Exercise brief
Reproduce the part of the trie vs hash table benchmark write-up that opens with the words containing "I didn’t measure" and closes with "count the repetitions).".

Document section
=======
Trie vs Hash Table Deathmatch!

A few days ago, I have submitted my simple string interning implementation on Reddit. I got a few internet points, and 2 major objections to my approach:

Hash tables are actually simple. They can fit in less than 100 lines of code.
I didn’t measure the performance of my code. String interning is an optimisation after all.

If hash tables were the scary data structure I thought they were, performance would have been a secondary concern. They’re not, so I have to measure.

Which I did.

The data

I have used the GitHub Java Corpus. For each project, I have concatenated all .java files together, then used this program to remove everything but the keywords and identifiers. The result is a long list of newline separated identifiers as they appear in the project. Of course, there is a lot of repetition.

The test were performed on some of the smallest projects (a batch of 2000 of them, most of which where only a few Kb worth of source code), and on 50 of the biggest projects. The biggest of all weighted 65Mb, including 85,000 unique identifiers (3 million if you count the repetitions).

The programs

I have tested 4 implementations:

A control in pure C,
a Trie in pure C,
a hand rolled hash table in pure C,
and an std::unordered_map (hash table) wrapper, in C++.

All 4 program have the same main() function. The only difference is which data structure is used to store the strings.

The control program just reads the files. The other 3 put all the identifiers of each project in an intern pool (either a trie based one, or a hash table based one). A new pool is created for each project.

All happen in a single thread.

The protocol

All my timings measure total CPU time (user + system).

Each program was run about half a dozen time against the same 2 batches of data (many small projects, or a few big ones). Timings were very stable and easy to measure, so I just ran the same tests a couple times to check for outliers.

The timings of the “control” program were used to deduce more precise timings for the other 3. By subtracting the time doing IO, we get the time actually spent on adding identifiers to the pool.

The only operation tested here was adding a string to the pool. There is no support for deletion (which hardly matters anyway) or retrieval. (Tries don’t support retrieval by default, hash tables do.)

The rig

Intel Core i5, Debian, i686 (32 bits mode).

The results

Here are the timings (in seconds):

	IO alone	Hash table	Hash table (STL)	Trie
big projects	3.50s	5.76s	12.35s	10.12s
small projects	0.21s	0.30s	0.70s	0.53s

big - control	0	2.26s	8.85s	6.62s
small - control	0	0.09s	0.49s	0.32s

Slowdown (big)		×1	×3.9	×2.9
Slowdown (small)		×1	×5.4	×3.6

(Update: I redid those tests a day later on the same system, and the timings were significantly different. My main points stand, but I’m a bit puzzled.)

My hand rolled hash table was fastest by a wide margin. My trie was significantly slower, and the STL wrapper was the slowest of all.

It seems the terrible performance of the STL can be explained by std::string: this thing hits the general purpose allocator every time a new string is constructed. In this benchmark, that means every time we insert a string, possibly more. Not good for such an inner loop. There are ways to speed things up, but that would complicate the code, and defeat the purpose of leaning on the standard library.

Finally, an important word on memory consumption. I have measured that on the biggest project only:

39Mb worth of identifiers.
3 million identifiers total (39Mb).
85,000 unique identifiers (1.4Mb).

My hand rolled hash table needed 3Mb to process it. My trie, 65Mb.

And that trie didn’t even support the retrieval operation. If it did, it would have taken 80Mb (“clever”, slow retrieval), or even 132Mb (fast retrieval). And of course, the additional bookkeeping would have slowed down even insertions.

Conclusion

Tries are slower than hash tables, and consume a lot more memory. Sure, they’re simple, but then so are hash tables.

Use hash tables.
=======
Provided records
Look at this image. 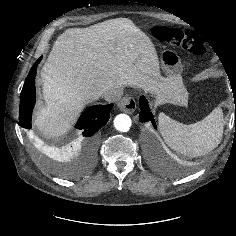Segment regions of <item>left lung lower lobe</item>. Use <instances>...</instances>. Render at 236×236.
<instances>
[{
	"instance_id": "left-lung-lower-lobe-1",
	"label": "left lung lower lobe",
	"mask_w": 236,
	"mask_h": 236,
	"mask_svg": "<svg viewBox=\"0 0 236 236\" xmlns=\"http://www.w3.org/2000/svg\"><path fill=\"white\" fill-rule=\"evenodd\" d=\"M139 107L141 110V112L139 114L140 121L141 122H151L153 127L156 128L154 117H153L152 113L150 112L148 102L144 96L140 97Z\"/></svg>"
}]
</instances>
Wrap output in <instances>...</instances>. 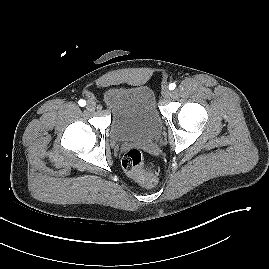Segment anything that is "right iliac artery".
<instances>
[{"instance_id":"1","label":"right iliac artery","mask_w":269,"mask_h":269,"mask_svg":"<svg viewBox=\"0 0 269 269\" xmlns=\"http://www.w3.org/2000/svg\"><path fill=\"white\" fill-rule=\"evenodd\" d=\"M78 104L81 106V107H84L86 105V101L81 99L79 100Z\"/></svg>"}]
</instances>
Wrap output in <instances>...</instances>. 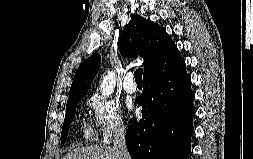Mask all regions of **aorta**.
Here are the masks:
<instances>
[{"mask_svg": "<svg viewBox=\"0 0 253 159\" xmlns=\"http://www.w3.org/2000/svg\"><path fill=\"white\" fill-rule=\"evenodd\" d=\"M115 73L108 71L100 83V90L104 96L112 94L115 87Z\"/></svg>", "mask_w": 253, "mask_h": 159, "instance_id": "762f6f07", "label": "aorta"}]
</instances>
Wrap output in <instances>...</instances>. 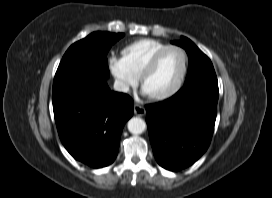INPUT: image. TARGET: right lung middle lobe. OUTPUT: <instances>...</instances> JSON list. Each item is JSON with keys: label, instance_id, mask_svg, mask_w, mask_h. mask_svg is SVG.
<instances>
[{"label": "right lung middle lobe", "instance_id": "right-lung-middle-lobe-1", "mask_svg": "<svg viewBox=\"0 0 272 198\" xmlns=\"http://www.w3.org/2000/svg\"><path fill=\"white\" fill-rule=\"evenodd\" d=\"M123 36V33L94 32L74 43L59 64L53 88L81 75L107 79L109 76L107 53Z\"/></svg>", "mask_w": 272, "mask_h": 198}]
</instances>
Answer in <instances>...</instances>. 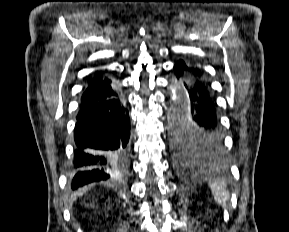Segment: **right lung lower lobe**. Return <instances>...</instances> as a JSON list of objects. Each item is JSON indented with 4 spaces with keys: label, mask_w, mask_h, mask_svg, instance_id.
=======
Written response
I didn’t measure the performance of my code. String interning is an optimisation after all.

If hash tables were the scary data structure I thought they were, performance would have been a secondary concern. They’re not, so I have to measure.

Which I did.

The data

I have used the GitHub Java Corpus. For each project, I have concatenated all .java files together, then used this program to remove everything but the keywords and identifiers. The result is a long list of newline separated identifiers as they appear in the project. Of course, there is a lot of repetition.

The test were performed on some of the smallest projects (a batch of 2000 of them, most of which where only a few Kb worth of source code), and on 50 of the biggest projects. The biggest of all weighted 65Mb, including 85,000 unique identifiers (3 million if you count the repetitions).